Questa nuova vettura - la 190 E 2,5-16 Evolution II - ha celebrato la sua prima mondiale al Motor Show di Ginevra nel marzo 1990. Il motore 2.5 litri della EVO II, mentre la macchina era conosciuto per breve, ha sviluppato una potenza di 235 CV (173 kW) ed una coppia di 245 Nm tra 5000/min e 6000/min. La macchina, del peso di circa 1300 chilogrammi, accelerato da fermo a 100 km / h in soli 7,1 secondi e raggiunge una velocità massima di 250 km / h. L'assetto sportivo offerto movimentazione di alta precisione, è regolabile su tre altezze differenti per mezzo di un interruttore poco appariscente a sinistra del volante. Sedili sportivi ha dato il guidatore e passeggero anteriore di sostegno fermo mentre i passeggeri posteriori sono stati dotati di due sedili individuali sagomato.
La EVO II si è distinto per la sua carrozzeria modifiche volte a ridurre la resistenza aerodinamica ulteriormente e per aumentare deportanza nella parte anteriore e posteriore. caratteristiche particolarmente distintivo e accattivante sono stati i grandi profilo alare posteriore e il passaruota bengala.
E così la EVO II ha suscitato molto scalpore, letteralmente. Entro tre mesi, una piccola serie di 502 unità è stata prodotta per ottenere l'omologazione per lo sport del motore. prezzo della vettura era sicuro di sé, in linea con le sue performance.
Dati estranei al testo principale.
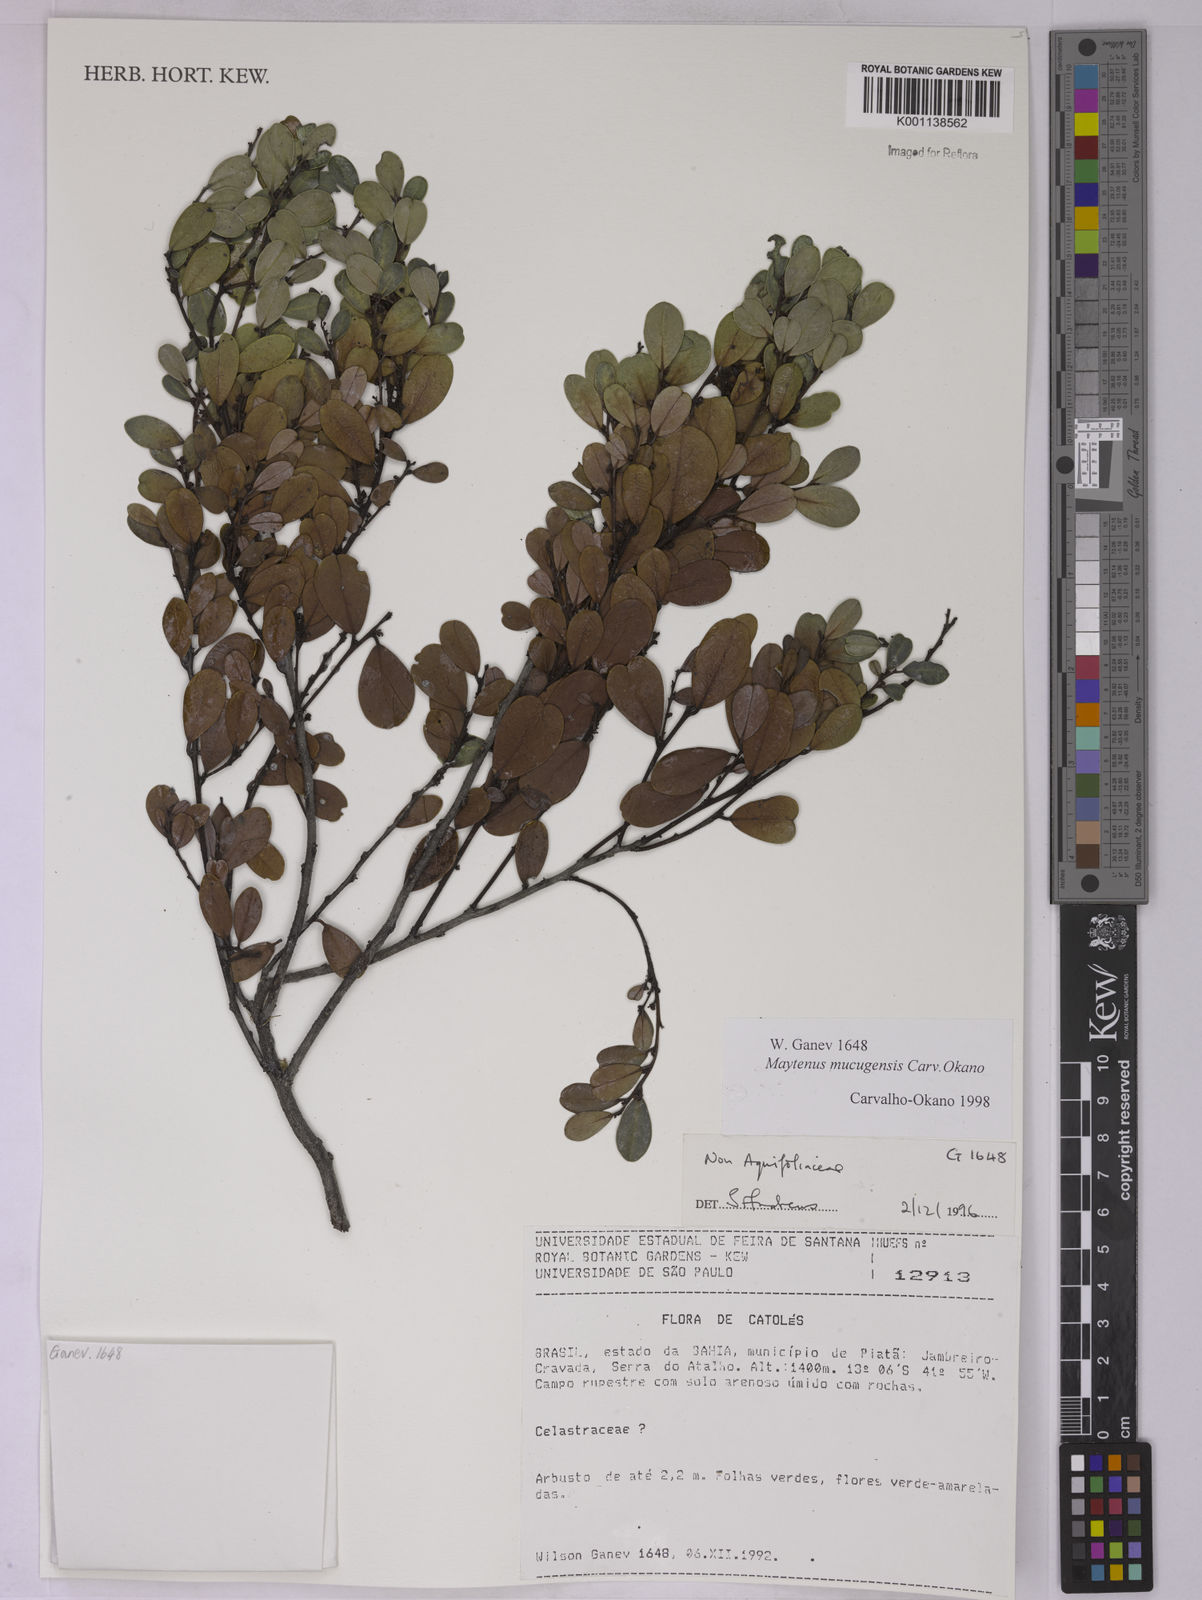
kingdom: Plantae
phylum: Tracheophyta
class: Magnoliopsida
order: Celastrales
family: Celastraceae
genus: Monteverdia
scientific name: Monteverdia mucugensis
La EVO II, si doveva a un prezzo di 115.260 marchi tedeschi (equivalenti a ÃÆ'Ã,  ¢ Ã⠢ à ¢ â € SA ¬ à ...  ¡Ãƒâ € SA, ¬ 58.932) - con aria condizionata a 119.717 DM ( ÃÆ'Ã,  ¢ Ã⠢ à ¢ â € SA ¬ ...  ¡Ãƒâ € SA, ¬ 61.210). Gli acquirenti sono stati esclusività assicurata in cambio: ogni EVO II aveva una targa con il suo numero progressivo accanto alla leva del cambio.
La vettura potrebbe essere stato mai così ben sviluppato e progettato - per le squadre sportive del motore, non era altro che la base per ulteriori modifiche. E c'era un sacco di spazio per questi ultimi: potenza del motore è stato potenziato a ben oltre 300 cv e il peso della vettura è stato ridotto a meno di 1000 chilogrammi, con una conseguente velocità di punta nella gamma di 300 km / h. Non è quindi sorprendente che la EVO II è stato un concorrente di grande successo in pista - come confermato dal titolo piloti DTM è conquistato da Klaus Ludwig nel 1992.